SUPPLIED MATERIAL -
* * * *
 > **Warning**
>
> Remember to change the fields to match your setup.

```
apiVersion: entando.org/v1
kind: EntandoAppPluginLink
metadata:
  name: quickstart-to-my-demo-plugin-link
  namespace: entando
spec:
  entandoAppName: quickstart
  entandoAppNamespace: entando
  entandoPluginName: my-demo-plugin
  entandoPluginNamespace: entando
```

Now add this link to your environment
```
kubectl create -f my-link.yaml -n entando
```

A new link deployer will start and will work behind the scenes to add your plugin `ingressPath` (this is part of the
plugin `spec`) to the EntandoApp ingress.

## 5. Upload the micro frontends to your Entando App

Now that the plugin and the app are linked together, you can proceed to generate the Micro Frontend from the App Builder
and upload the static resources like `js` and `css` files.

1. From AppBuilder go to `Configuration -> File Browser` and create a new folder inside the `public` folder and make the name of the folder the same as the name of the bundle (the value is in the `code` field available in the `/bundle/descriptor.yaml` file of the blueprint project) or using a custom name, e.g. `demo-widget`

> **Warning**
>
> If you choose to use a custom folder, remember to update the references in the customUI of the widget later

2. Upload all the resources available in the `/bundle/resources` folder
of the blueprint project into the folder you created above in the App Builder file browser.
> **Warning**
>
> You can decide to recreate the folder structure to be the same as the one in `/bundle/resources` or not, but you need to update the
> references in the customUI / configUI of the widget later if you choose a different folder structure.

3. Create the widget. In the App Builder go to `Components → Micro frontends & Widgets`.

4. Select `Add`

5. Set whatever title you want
* * * *
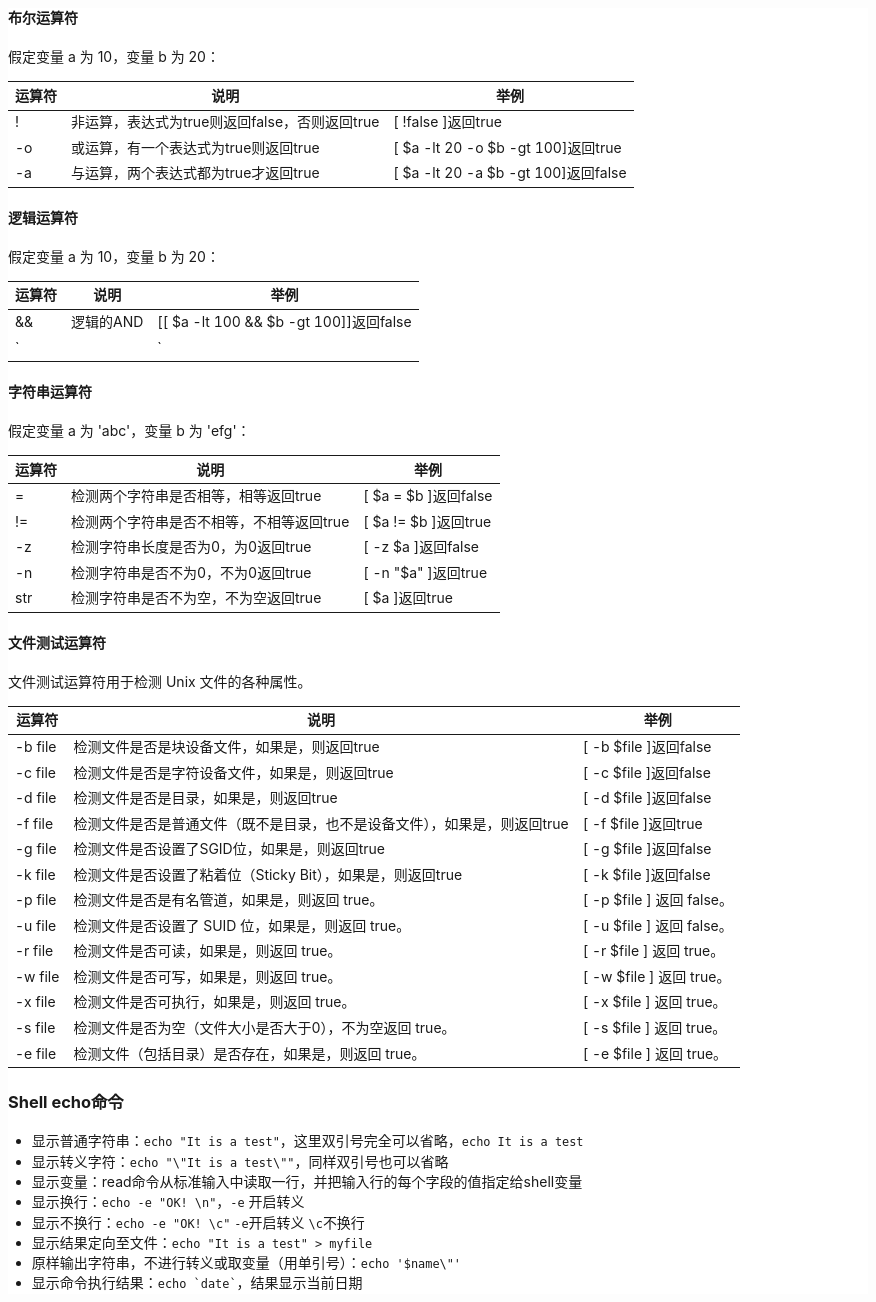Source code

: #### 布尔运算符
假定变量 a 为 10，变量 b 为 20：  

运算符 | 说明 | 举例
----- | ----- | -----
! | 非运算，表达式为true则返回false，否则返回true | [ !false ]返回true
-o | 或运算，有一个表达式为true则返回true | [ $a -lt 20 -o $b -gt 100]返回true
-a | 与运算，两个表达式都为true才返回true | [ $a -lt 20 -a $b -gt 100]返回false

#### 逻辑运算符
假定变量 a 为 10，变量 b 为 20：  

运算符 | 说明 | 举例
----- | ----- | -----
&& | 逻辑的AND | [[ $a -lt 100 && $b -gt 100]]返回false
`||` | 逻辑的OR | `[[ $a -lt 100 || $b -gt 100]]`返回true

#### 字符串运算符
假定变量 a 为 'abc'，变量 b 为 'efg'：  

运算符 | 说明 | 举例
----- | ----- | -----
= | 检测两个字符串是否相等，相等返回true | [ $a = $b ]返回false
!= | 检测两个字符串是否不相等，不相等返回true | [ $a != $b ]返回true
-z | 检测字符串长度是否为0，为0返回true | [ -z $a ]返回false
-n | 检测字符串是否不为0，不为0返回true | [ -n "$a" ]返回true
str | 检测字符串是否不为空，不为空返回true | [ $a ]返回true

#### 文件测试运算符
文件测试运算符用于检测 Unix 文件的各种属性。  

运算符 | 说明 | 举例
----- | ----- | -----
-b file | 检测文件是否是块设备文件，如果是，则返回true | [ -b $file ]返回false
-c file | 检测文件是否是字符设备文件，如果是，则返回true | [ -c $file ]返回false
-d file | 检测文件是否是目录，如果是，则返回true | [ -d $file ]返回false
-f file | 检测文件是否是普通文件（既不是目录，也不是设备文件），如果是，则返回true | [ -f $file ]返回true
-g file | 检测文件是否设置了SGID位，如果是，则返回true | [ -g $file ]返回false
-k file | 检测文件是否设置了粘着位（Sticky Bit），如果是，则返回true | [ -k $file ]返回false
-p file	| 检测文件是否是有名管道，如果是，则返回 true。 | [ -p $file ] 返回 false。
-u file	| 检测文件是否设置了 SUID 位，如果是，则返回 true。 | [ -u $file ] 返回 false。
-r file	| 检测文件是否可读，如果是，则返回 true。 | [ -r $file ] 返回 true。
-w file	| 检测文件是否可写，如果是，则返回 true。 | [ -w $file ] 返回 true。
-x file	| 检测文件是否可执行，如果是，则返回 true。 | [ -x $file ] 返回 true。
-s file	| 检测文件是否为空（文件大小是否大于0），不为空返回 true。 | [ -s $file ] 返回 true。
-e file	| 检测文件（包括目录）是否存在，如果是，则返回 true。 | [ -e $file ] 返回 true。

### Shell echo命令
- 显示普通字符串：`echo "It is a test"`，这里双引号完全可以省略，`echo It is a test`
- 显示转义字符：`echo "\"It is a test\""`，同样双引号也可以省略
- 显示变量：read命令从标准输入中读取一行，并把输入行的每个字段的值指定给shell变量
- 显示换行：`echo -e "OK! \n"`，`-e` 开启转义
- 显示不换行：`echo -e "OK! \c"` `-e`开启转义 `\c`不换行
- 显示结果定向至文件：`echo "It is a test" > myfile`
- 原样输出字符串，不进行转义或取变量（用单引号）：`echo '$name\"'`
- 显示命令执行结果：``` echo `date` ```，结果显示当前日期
* * * *
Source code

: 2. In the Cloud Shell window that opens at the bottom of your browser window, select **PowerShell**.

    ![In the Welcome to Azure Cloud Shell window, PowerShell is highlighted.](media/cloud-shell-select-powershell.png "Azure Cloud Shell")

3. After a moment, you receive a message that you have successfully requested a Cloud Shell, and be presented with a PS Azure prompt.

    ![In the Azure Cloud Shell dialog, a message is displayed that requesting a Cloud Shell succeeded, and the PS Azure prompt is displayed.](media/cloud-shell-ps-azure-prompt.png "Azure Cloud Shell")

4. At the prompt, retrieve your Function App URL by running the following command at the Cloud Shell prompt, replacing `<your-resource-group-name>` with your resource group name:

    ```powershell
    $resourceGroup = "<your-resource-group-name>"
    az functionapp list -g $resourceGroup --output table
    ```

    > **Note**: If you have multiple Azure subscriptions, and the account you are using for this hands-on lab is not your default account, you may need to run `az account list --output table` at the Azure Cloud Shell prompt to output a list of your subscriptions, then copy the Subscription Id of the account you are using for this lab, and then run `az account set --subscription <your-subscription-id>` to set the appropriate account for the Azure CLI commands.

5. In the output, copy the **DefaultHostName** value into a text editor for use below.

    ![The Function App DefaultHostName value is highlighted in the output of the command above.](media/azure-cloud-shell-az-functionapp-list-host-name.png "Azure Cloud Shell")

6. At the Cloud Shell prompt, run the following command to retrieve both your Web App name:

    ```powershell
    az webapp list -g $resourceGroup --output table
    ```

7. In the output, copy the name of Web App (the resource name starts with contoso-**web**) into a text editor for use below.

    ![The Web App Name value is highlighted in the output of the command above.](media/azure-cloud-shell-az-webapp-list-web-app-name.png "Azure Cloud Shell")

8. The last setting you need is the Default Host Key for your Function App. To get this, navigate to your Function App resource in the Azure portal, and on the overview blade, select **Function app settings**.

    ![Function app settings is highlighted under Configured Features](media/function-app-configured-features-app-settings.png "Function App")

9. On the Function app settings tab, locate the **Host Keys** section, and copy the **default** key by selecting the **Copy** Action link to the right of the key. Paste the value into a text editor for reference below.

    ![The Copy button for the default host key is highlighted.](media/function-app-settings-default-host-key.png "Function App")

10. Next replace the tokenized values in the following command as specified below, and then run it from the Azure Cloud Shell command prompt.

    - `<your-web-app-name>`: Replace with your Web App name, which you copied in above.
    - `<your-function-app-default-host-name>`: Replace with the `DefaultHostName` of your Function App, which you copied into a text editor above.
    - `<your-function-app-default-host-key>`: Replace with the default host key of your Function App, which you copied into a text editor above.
* * * *
Check each line of the data above, and please copy the ones in which the string "blueprint" occurs.

1. From AppBuilder go to `Configuration -> File Browser` and create a new folder inside the `public` folder and make the name of the folder the same as the name of the bundle (the value is in the `code` field available in the `/bundle/descriptor.yaml` file of the blueprint project) or using a custom name, e.g. `demo-widget`
of the blueprint project into the folder you created above in the App Builder file browser.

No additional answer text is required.